● Extract provided:
###

PORTO (Portugal) … continue

If you have read our previous post (Portuguese Camino – Big Cities 4a), you will remember that we arrived in a rainy Porto. Before we started walking the Portuguese Camino, we decided that we would like to spend a rest day in Porto to explore this beautiful city.

Of course, we didn’t know then that we would have to explore Porto in very cold and rainy weather conditions. But we were here now and nothing would stop us!

We booked a city tour on the popular Hop On Hop Off bus, but first made a quick visit to Porto Cathedral (Sé do Porto) to get our pilgrim passports stamped. This church is located in the historic center of Porto and is one of the city’s oldest monuments. It has been altered and decorated many times since its inauguration in the 12th century.

If you start your Portuguese Camino in Porto, you will most likely start walking from the Porto Cathedral

We first sat on the deck of the Hop On Hop Off bus, but then it started to rain and we had to move to the more sheltered part of the bus. Which meant we didn’t get to take really nice photos on the trip, but here are a few we managed along the way.

We are once again dressed in our rain jackets

Our bus tour started at the Liberty Square (Praca da Liberdade). It is the main square and connects the old town with the modern part of Porto.

###

● What is expected: Write the next part of the blog post about exploring Porto above, picking up after its final sentence about Liberty Square.

● Information shown:
###

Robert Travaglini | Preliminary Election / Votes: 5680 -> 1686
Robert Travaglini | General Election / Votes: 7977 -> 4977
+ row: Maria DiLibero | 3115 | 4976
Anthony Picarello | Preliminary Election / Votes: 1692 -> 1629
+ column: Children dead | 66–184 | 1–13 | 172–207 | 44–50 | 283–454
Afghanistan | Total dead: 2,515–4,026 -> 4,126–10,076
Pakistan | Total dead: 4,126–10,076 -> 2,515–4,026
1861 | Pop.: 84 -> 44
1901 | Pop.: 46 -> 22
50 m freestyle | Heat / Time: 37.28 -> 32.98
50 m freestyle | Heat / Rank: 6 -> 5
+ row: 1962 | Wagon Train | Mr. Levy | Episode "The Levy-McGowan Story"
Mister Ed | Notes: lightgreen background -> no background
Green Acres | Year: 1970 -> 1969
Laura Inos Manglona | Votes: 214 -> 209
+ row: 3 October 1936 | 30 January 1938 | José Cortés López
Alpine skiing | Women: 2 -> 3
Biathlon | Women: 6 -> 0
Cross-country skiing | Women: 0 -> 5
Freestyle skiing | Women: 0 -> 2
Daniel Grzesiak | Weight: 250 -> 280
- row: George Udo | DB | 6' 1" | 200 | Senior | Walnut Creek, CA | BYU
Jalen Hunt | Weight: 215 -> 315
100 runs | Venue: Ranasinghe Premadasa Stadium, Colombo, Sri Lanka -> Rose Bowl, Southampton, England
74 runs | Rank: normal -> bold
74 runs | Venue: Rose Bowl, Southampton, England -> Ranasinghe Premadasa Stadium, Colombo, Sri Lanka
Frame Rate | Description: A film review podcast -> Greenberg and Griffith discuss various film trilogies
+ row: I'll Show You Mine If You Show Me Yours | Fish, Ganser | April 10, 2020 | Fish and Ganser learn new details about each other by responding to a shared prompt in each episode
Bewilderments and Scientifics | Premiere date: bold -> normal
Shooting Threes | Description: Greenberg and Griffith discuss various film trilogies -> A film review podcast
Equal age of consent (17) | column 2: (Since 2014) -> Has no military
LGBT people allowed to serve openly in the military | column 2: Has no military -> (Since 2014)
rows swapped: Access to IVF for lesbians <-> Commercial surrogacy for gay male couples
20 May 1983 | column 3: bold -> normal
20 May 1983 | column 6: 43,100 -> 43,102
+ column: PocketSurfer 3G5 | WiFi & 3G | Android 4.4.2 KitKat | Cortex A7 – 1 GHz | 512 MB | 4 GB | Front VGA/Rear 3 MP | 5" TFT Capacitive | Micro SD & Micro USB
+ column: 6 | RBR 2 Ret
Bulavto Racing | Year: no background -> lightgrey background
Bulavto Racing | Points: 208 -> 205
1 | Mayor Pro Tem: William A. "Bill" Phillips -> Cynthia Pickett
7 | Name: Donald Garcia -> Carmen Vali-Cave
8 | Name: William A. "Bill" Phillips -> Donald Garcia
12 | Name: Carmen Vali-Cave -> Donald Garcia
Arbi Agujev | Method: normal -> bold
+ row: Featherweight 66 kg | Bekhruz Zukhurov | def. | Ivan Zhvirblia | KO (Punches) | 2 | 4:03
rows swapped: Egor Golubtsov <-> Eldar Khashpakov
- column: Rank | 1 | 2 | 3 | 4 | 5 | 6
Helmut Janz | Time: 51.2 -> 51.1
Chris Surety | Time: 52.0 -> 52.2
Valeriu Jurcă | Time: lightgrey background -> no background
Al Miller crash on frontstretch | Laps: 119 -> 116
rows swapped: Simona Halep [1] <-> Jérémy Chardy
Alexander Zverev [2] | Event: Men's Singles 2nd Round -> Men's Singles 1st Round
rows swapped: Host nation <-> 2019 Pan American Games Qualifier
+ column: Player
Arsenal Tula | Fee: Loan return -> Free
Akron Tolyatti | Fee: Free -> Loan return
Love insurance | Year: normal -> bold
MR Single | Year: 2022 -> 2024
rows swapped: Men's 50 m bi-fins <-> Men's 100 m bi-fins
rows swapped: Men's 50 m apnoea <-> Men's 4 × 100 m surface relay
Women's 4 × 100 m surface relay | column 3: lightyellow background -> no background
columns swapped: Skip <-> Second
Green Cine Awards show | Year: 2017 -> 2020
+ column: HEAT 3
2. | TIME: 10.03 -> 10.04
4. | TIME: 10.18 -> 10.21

###

● Output of the exercise:
Statue of King Dom Pedro IV

After walking in Portugal for two weeks already, we were still enthralled by their architectural style. It was a mix between Romanesque, Gothic and Renaissance (as well as a whole bunch of other styles). The fact remains, the buildings are unique and one gains a renewed appreciation for the old city fathers who designed and built these buildings.

Buildings in the old town of Porto

Lovely church and building

Clergios Church in Baroque style (built between 1735 and 1748)

Modern part of Porto

Fountain of the Lions

As we got closer to the sea, the rain and clouds disappeared for a wonderful moment and we were able to enjoy glorious sunshine.

The ocean, blue sky and sunshine

Castelo do Queijo (Cheese Castle), a 17th century fortification

The blue sky was a welcome sight

But as we slowly drove back to end our bus tour, the clouds gathered again – it looked like rain was on the cards for the rest of the day. It was the perfect time for lunch and we found a café on the banks of the Douro River to enjoy the delicious bread of Portugal.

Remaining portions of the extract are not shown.